▶ [AIM OF THE EXERCISE]: Count the lines in the records below that contain the string "many", treating uppercase and lowercase as different, and reply with the number alone.

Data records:
#####
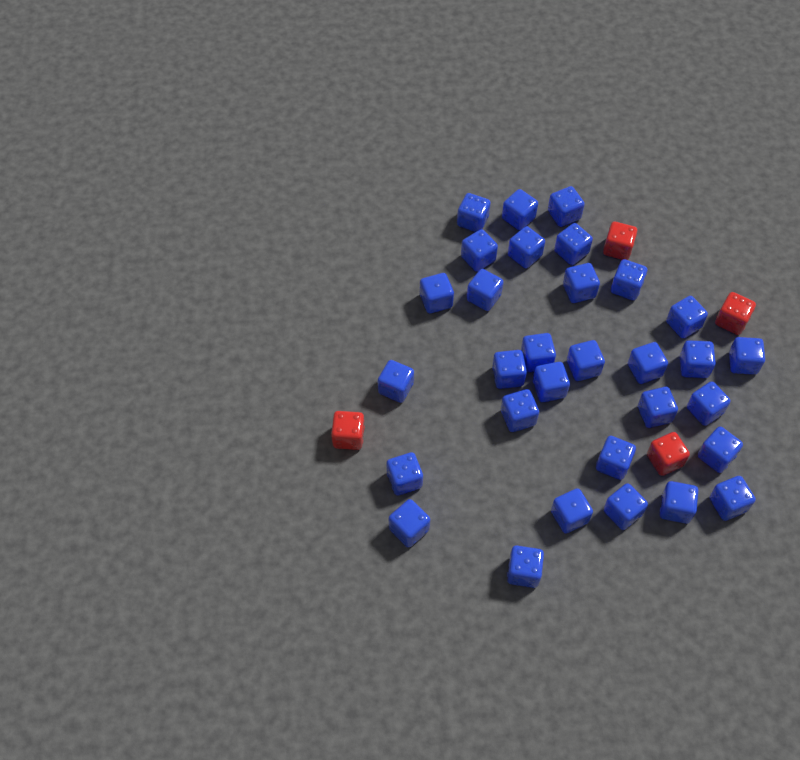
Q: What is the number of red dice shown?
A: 4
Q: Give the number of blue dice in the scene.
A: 31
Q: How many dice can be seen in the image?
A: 35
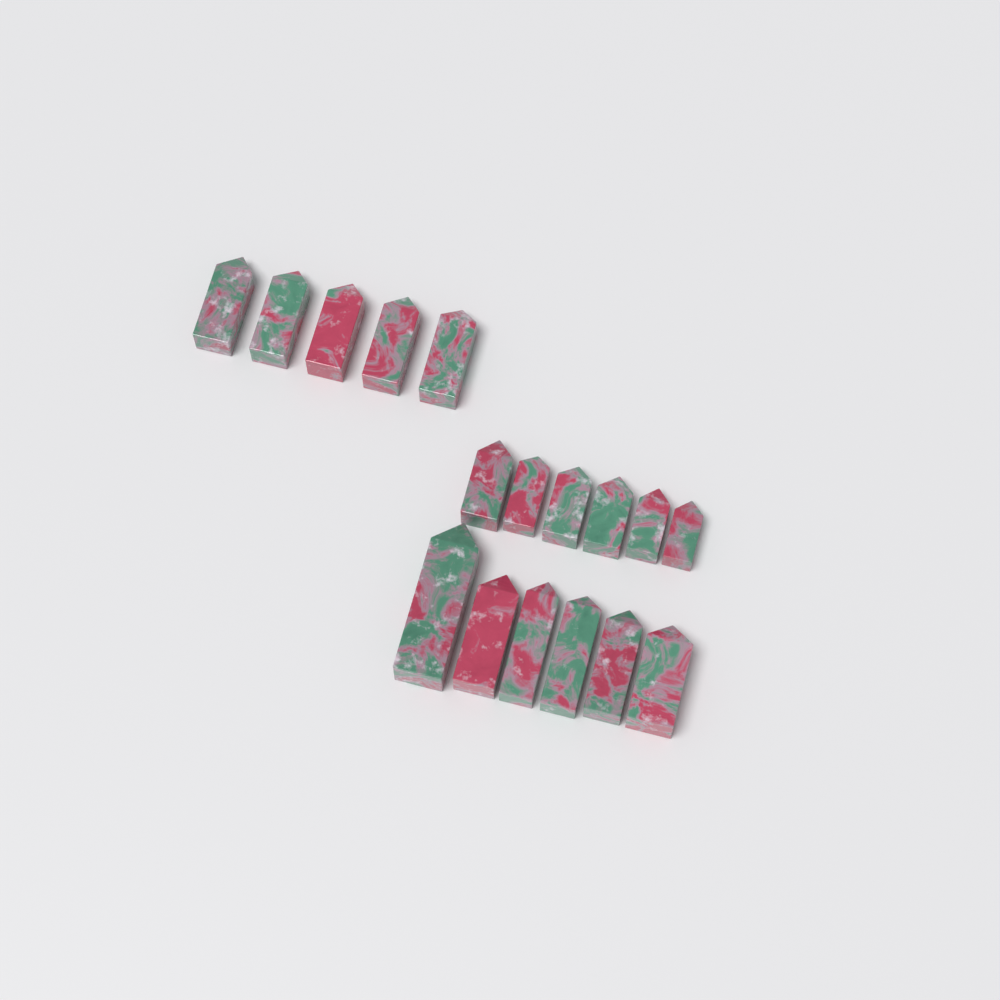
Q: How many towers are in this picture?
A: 17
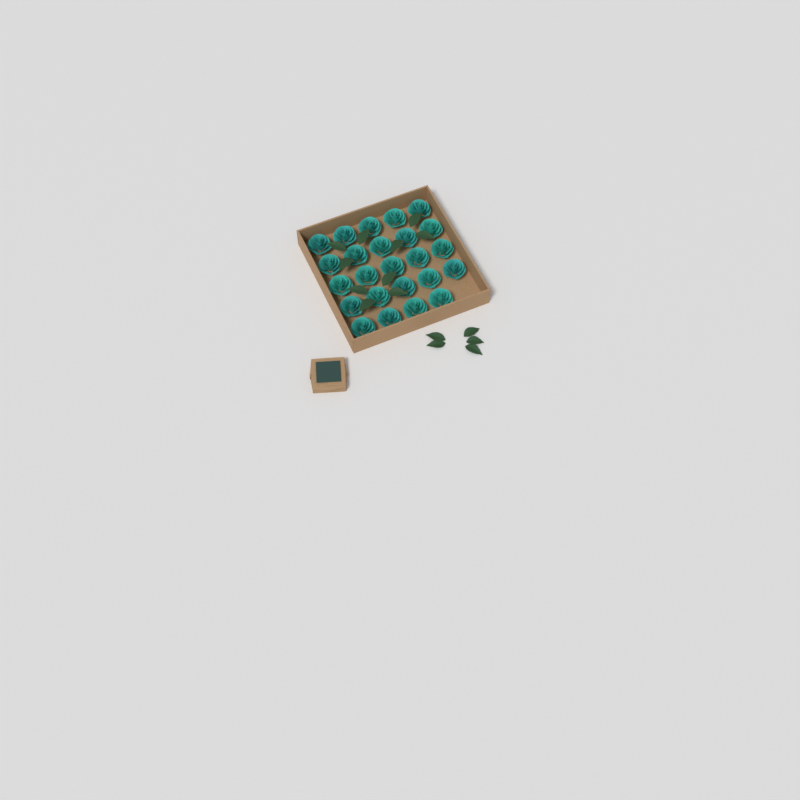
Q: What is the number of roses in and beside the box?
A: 24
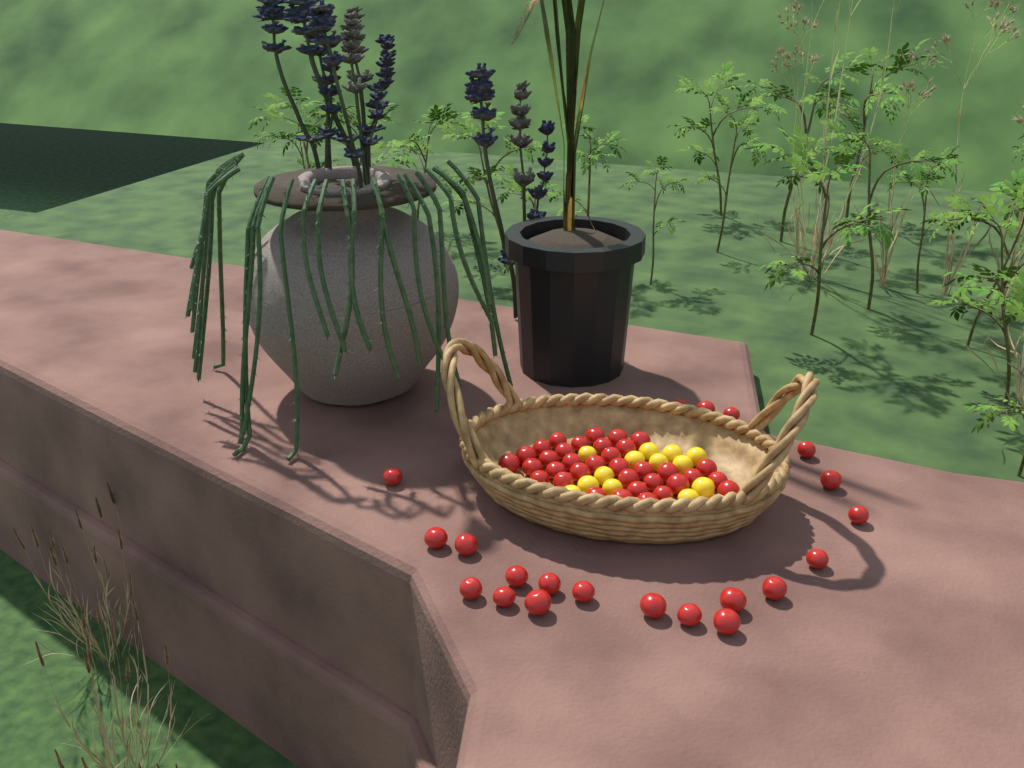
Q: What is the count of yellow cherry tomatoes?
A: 13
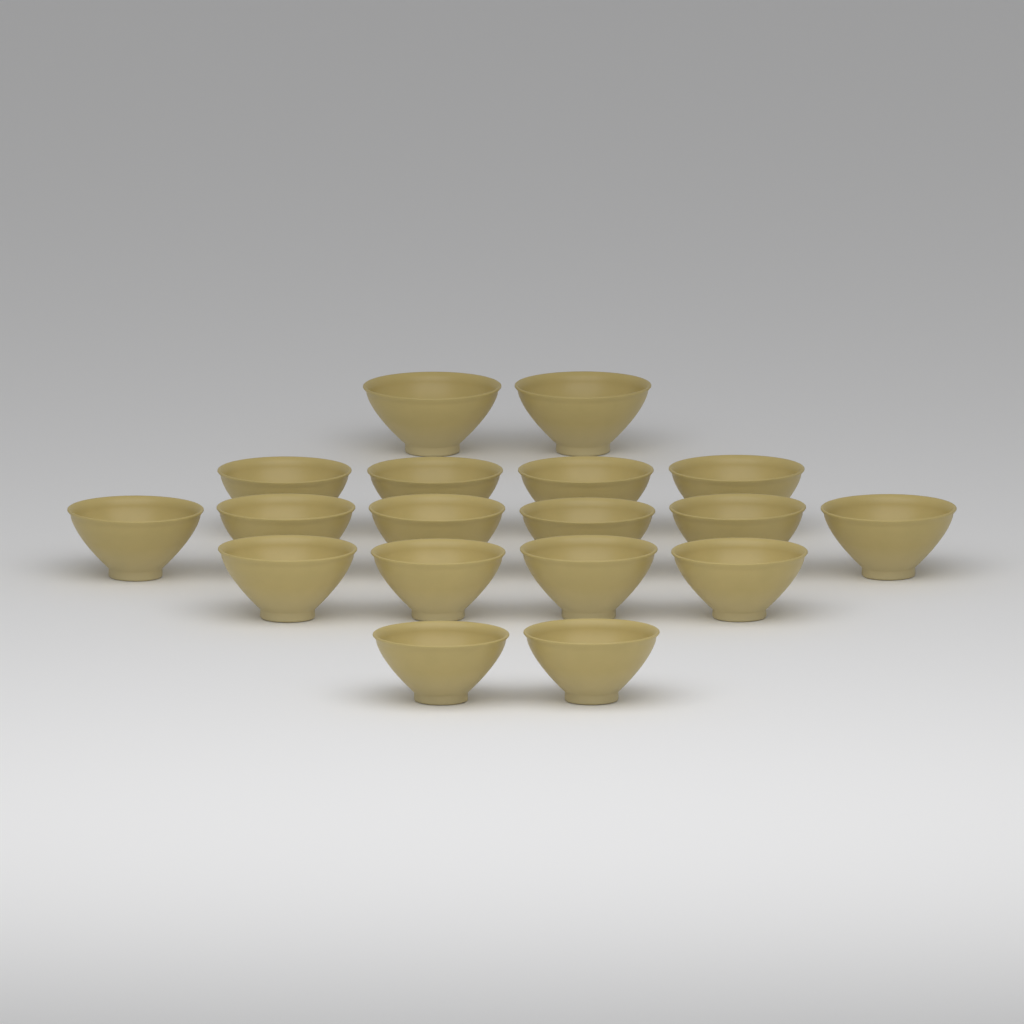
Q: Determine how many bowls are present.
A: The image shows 18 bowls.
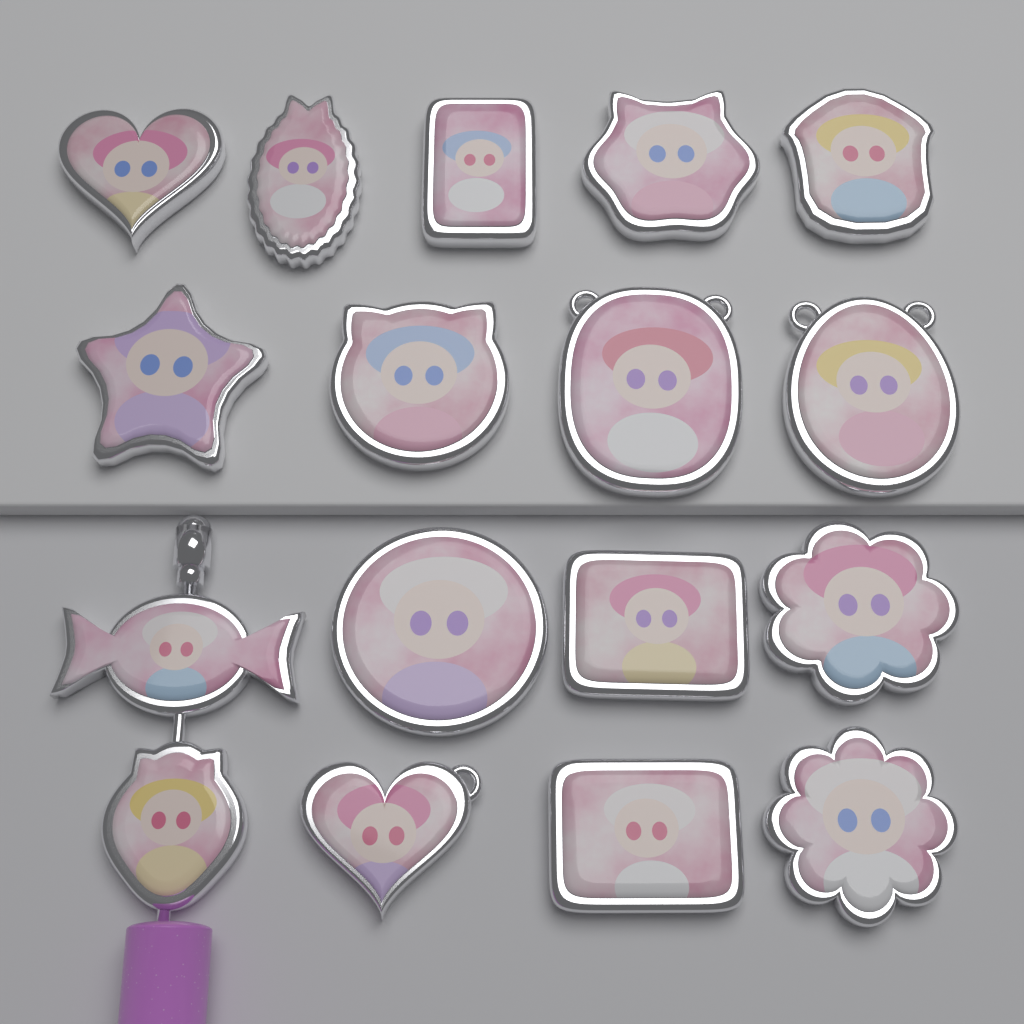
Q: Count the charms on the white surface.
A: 17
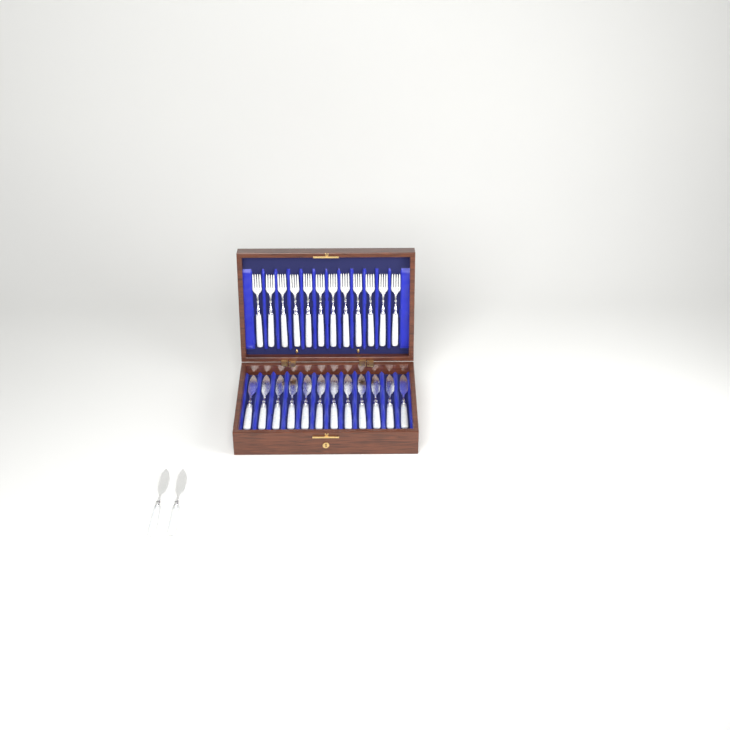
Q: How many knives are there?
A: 14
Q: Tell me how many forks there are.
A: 12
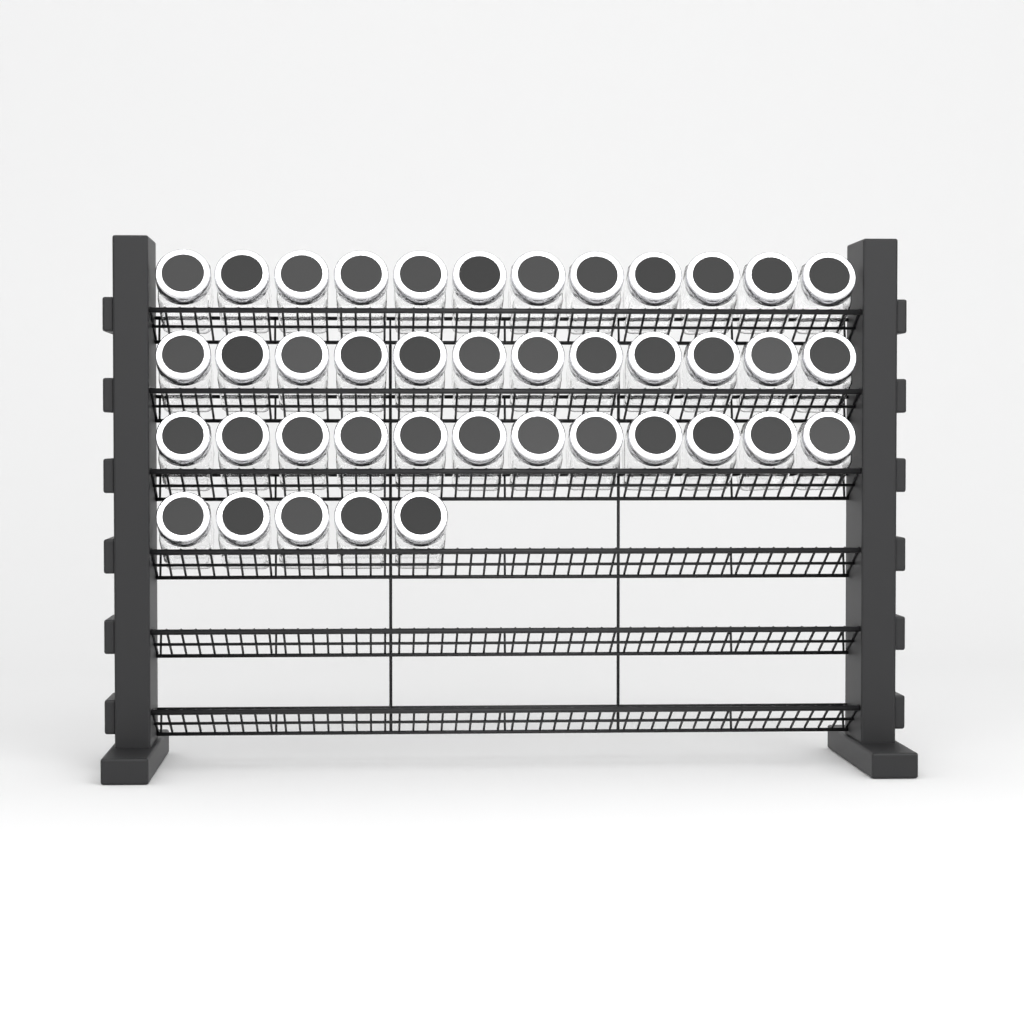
#####
▶ [EXPECTED ANSWER]: 5